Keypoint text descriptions

========================

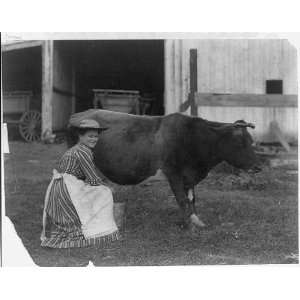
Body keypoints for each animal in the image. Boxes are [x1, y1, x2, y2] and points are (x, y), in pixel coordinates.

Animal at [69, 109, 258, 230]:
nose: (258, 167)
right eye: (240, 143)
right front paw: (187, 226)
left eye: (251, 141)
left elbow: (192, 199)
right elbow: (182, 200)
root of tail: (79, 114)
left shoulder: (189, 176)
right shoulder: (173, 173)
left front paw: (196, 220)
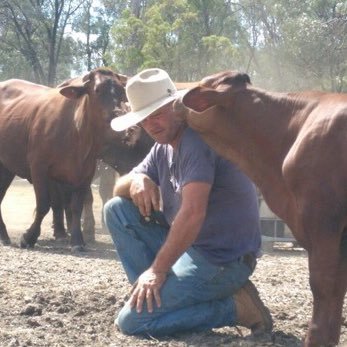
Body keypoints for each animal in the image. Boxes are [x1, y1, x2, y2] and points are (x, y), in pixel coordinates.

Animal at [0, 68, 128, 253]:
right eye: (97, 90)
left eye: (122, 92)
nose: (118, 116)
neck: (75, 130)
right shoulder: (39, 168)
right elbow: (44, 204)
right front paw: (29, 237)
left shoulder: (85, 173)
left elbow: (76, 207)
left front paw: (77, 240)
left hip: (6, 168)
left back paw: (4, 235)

========================

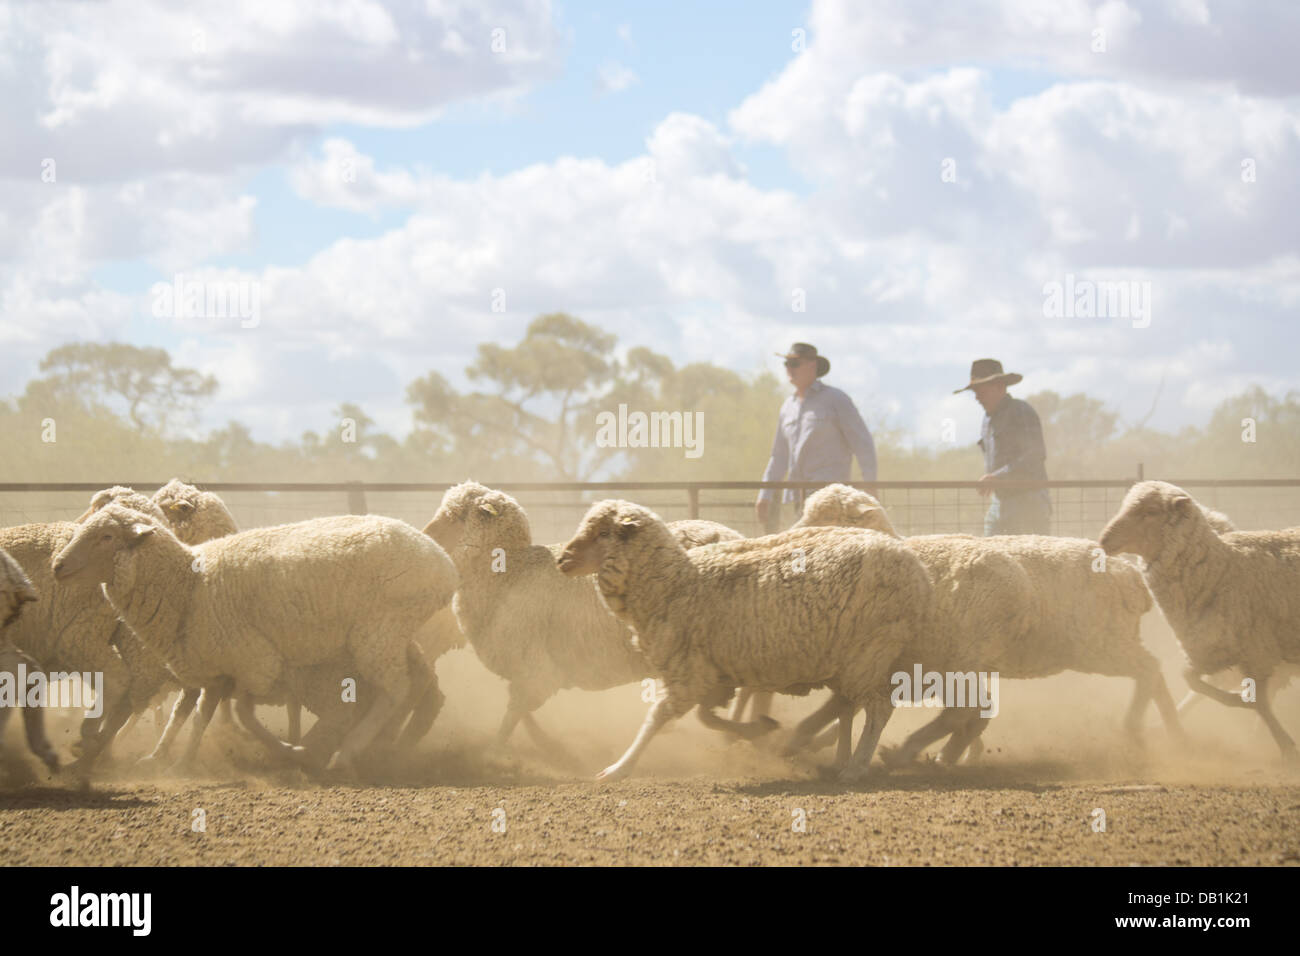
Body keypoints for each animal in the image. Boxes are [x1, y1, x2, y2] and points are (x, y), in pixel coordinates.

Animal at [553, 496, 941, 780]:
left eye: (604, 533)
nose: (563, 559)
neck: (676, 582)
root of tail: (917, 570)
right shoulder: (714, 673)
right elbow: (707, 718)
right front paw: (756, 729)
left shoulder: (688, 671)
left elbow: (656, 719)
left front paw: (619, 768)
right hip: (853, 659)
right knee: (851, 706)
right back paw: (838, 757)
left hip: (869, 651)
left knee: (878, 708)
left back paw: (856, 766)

========================

*Exercise details*: Report all lines in the records that include the string "elbow".

*Exercise answer*:
left elbow: (192, 199)
right elbow: (182, 200)
right elbow: (44, 204)
left elbow: (76, 207)
right elbow: (707, 718)
left elbow: (656, 719)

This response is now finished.